## Begin

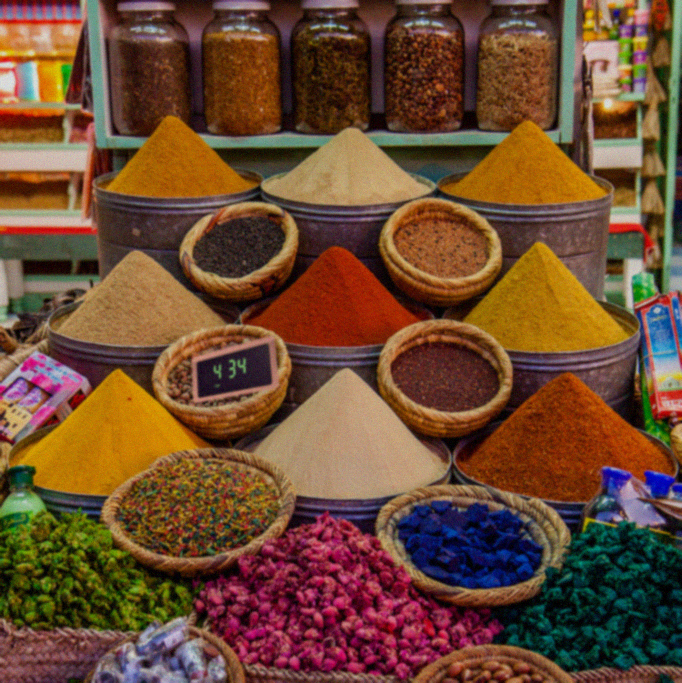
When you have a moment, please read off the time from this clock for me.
4:34
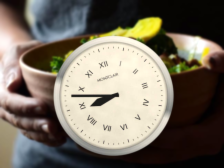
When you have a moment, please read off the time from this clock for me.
8:48
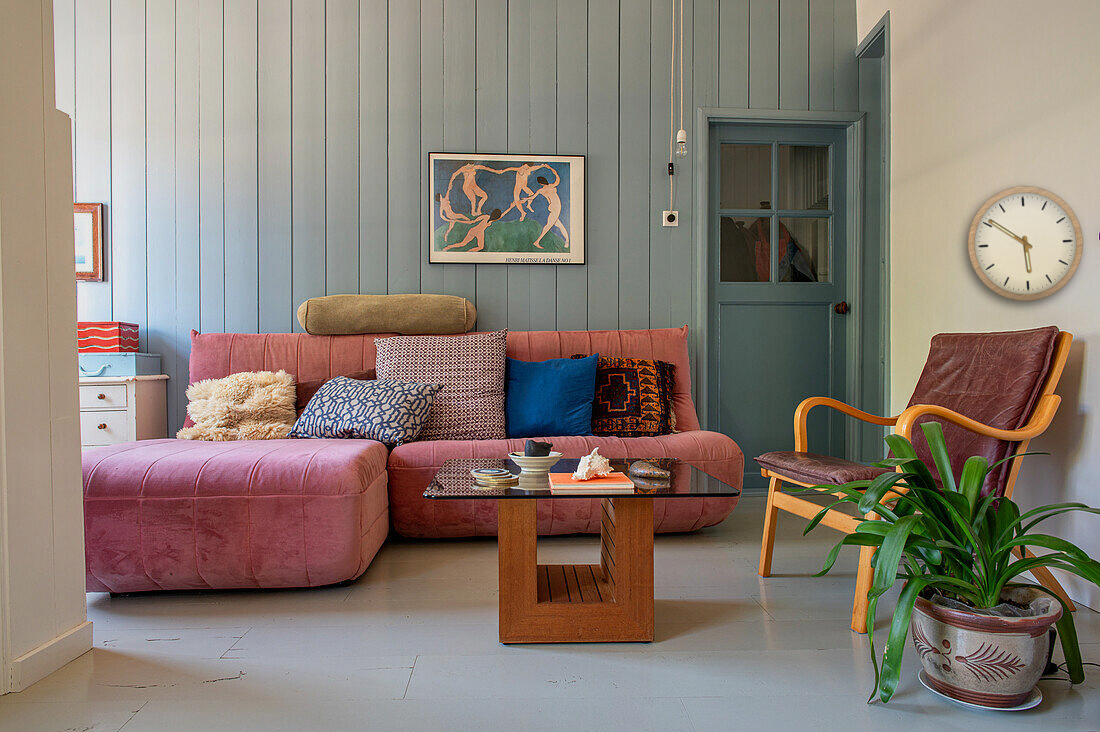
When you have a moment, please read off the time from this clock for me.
5:51
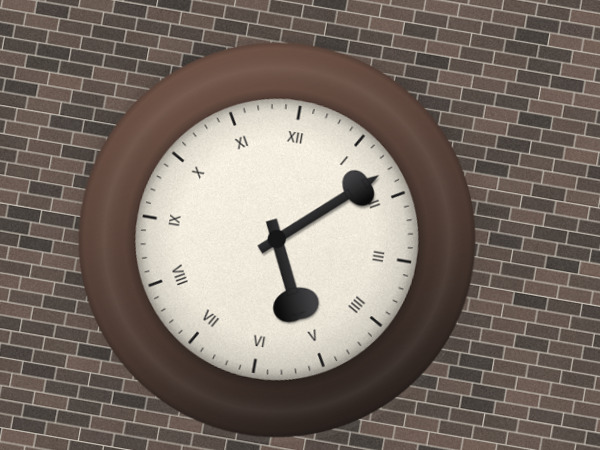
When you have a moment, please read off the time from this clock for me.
5:08
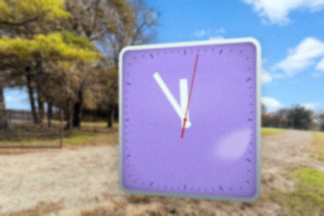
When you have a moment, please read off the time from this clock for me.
11:54:02
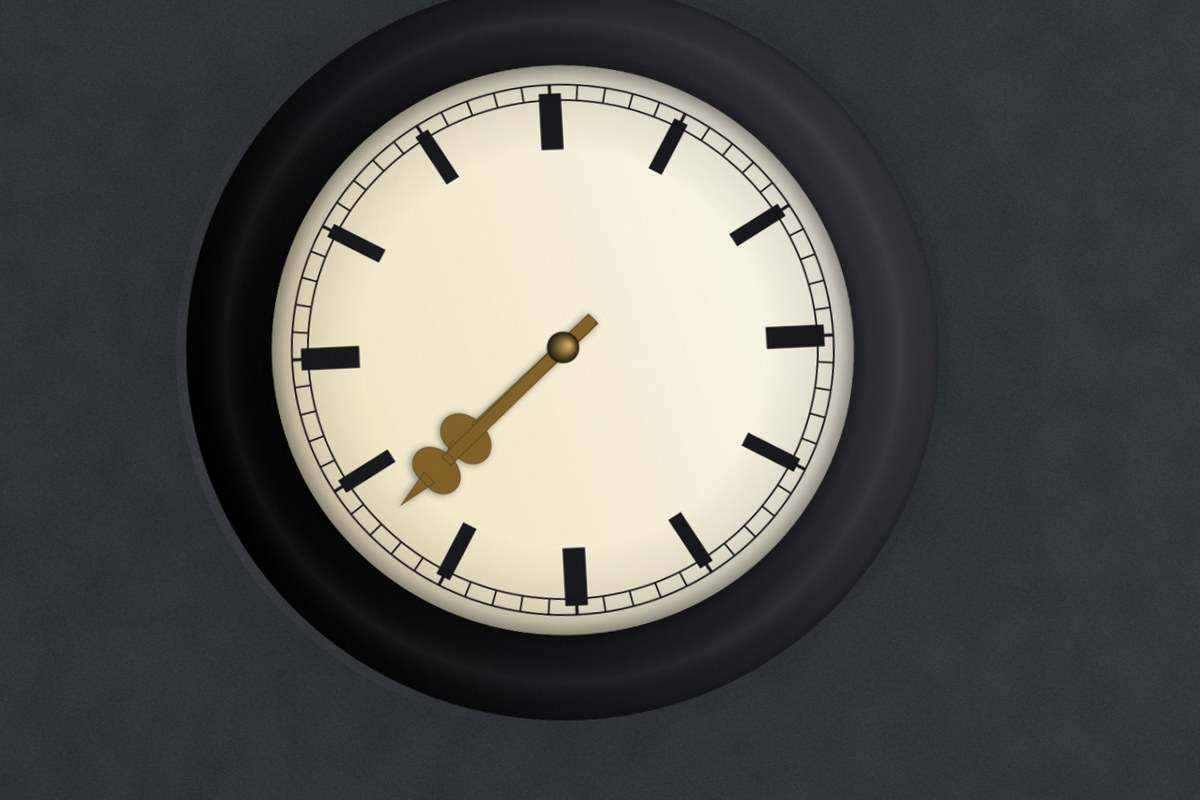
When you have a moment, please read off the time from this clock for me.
7:38
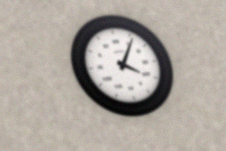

## End

(Set task)
Extract every line of text from the material above, word for word, and omit the pictures.

(Right answer)
When you have a moment, please read off the time from this clock for me.
4:34
When you have a moment, please read off the time from this clock for me.
8:48
When you have a moment, please read off the time from this clock for me.
5:51
When you have a moment, please read off the time from this clock for me.
5:08
When you have a moment, please read off the time from this clock for me.
11:54:02
When you have a moment, please read off the time from this clock for me.
7:38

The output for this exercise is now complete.